The news that France has joined Ireland, The Netherlands and Lithuania in getting access to the US beef market has been welcomed across EU political and industry circles alike. It represents another step in leaving the BSE legacy, which still hangs over the European industry, behind.

Symbolic

Its importance, however, is more symbolic than commercial. The US is one of the largest beef importers, as well as exporters in the world. Their import requirement is mainly for manufacturing beef that is used in burgers while they are a huge exporter of steak meat. Their main export destinations are Canada, Mexico, Japan and other Asian and Middle Eastern countries where all the top restaurants carry US beef steaks on their menu.

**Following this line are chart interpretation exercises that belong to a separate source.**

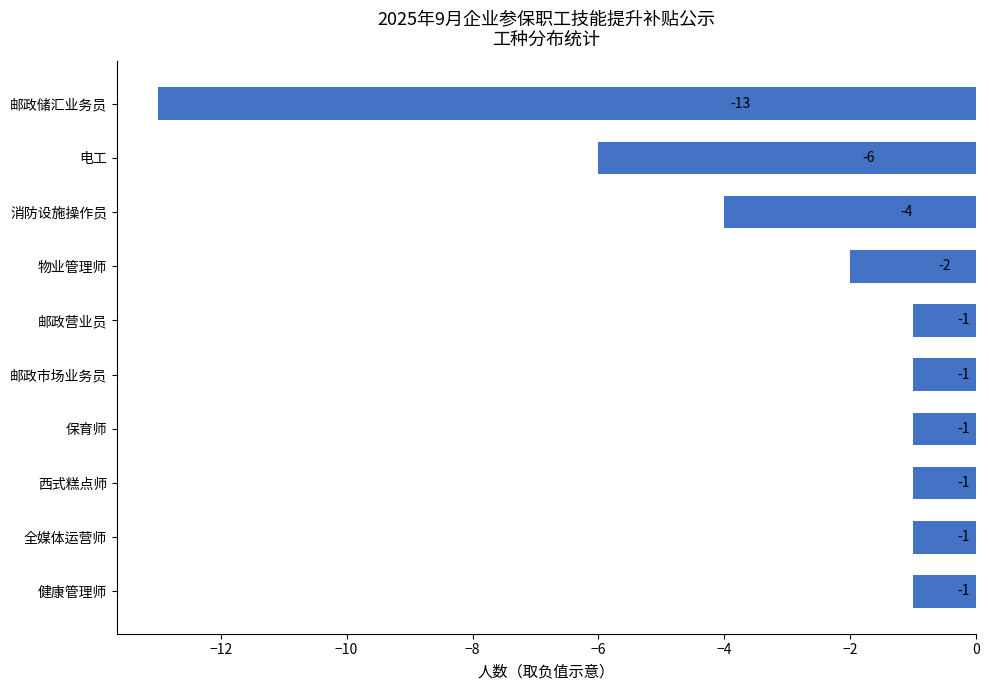

What is the maximum value shown in the chart?

-1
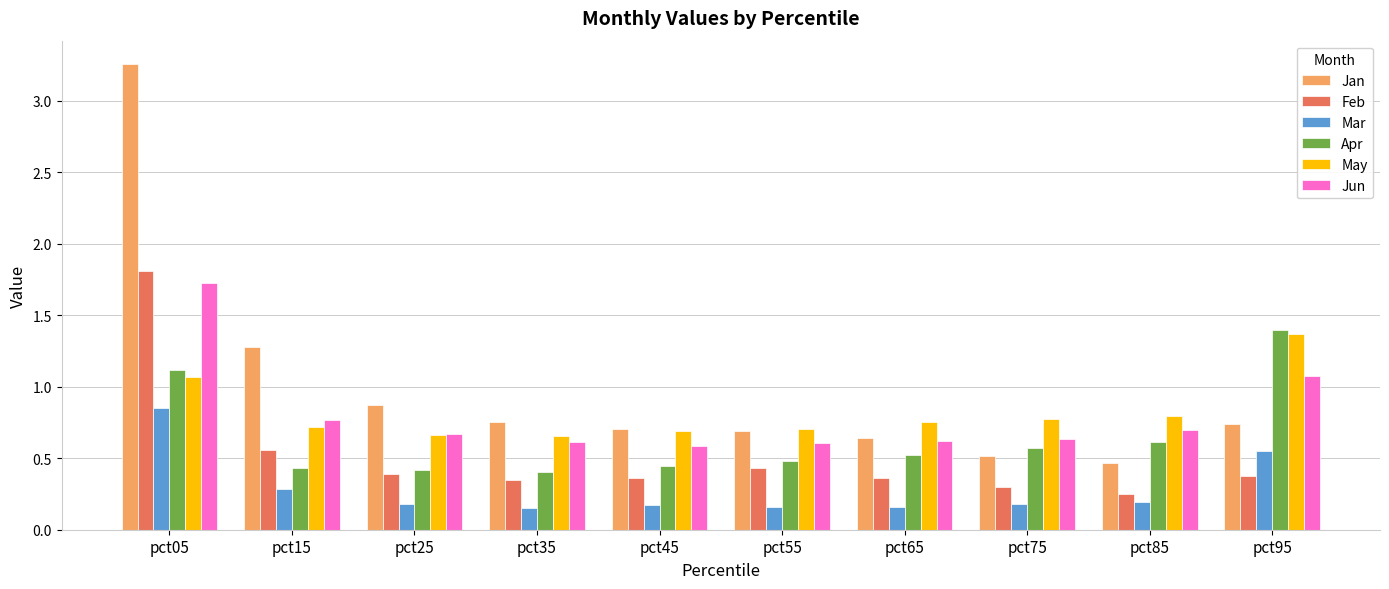

Is the value of May at pct55 greater than the value of Mar at pct05?

No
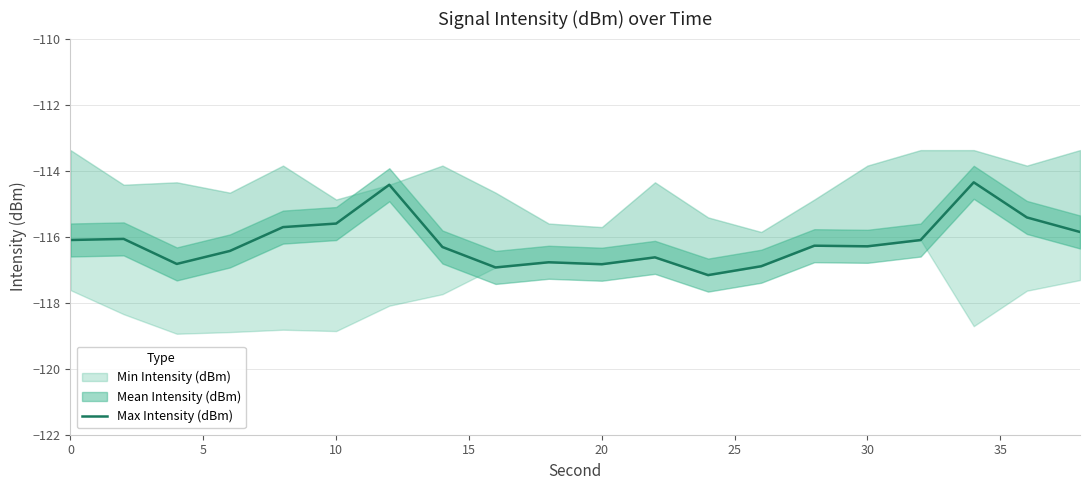

What is the greatest value displayed?

-114.4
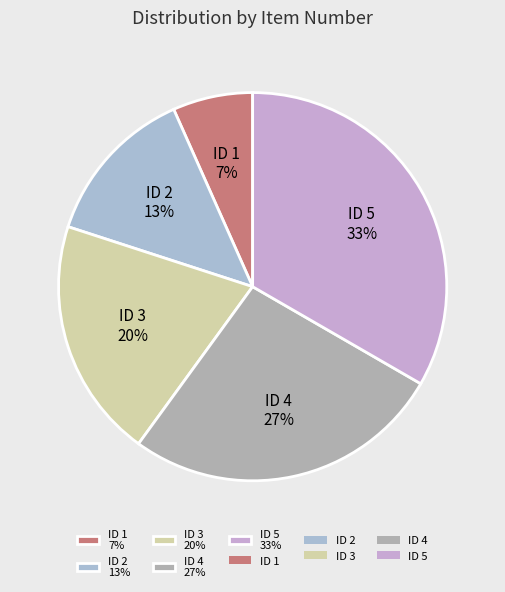

The ID 2 13% slice represents 2% of the pie. True or false?

False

The big suppliers of manufacturing beef to the US are Australia, New Zealand potentially Brazil who got approval to supply the US market in the middle of last year. Australia is the biggest supplier to the US by a considerable distance, exporting almost 420,000t to the US in 2015. This is just 120,000t less than Ireland's total exports. Interestingly, drought in Australia meant a huge drop in Australian production in 2016, with exports to the US just over half of what they were the previous year at 240,000t.

Volumes

In joining Ireland as an approved supplier to the US, France will also sell relatively low volumes. To the end of October, Ireland had exported just over 1,500t to the US, less than half of one percent of total Irish exports. Although approval was obtained for the sought-after manufacturing beef, Irish factories still haven’t agreed protocols on testing for various strains of E coli that are taken out in the US processing system using an acid wash that is not in favour in Europe.

Irish exports since the start of 2015 when Irish approval was secured have concentrated on high-value steak meat and other hind quarter muscles as well as the skirt meat. For Ireland, it has been an important symbolic approval rather than a real commercial opportunity – Hong Kong and the Philippines bought ten times as much Irish beef in 2016 as the US did. Aside from prevailing market conditions that have restricted Irish export opportunities, there is also the issue of tariff quotas. France will join Ireland and Brazil in using the 64,000t beef quota that the US has for countries that don’t have individual quota deals as the Australians, New Zealanders, Canadians and Uruguayans do. If Brazil gets serious about supplying the US, they have potential to use this in two months which then would leave sales from Ireland and France subject to WTO tariff rates which are around 25%.

While US approval won’t be a huge commercial opportunity for France just as it hasn’t been for Ireland, securing approval is still a major prize for any country. Having USDA approval gives the holder a major endorsement when seeking access to other global markets as USDA approval is internationally recognised as the gold standard. This is the real significance of French and previously Irish approval to supply the US.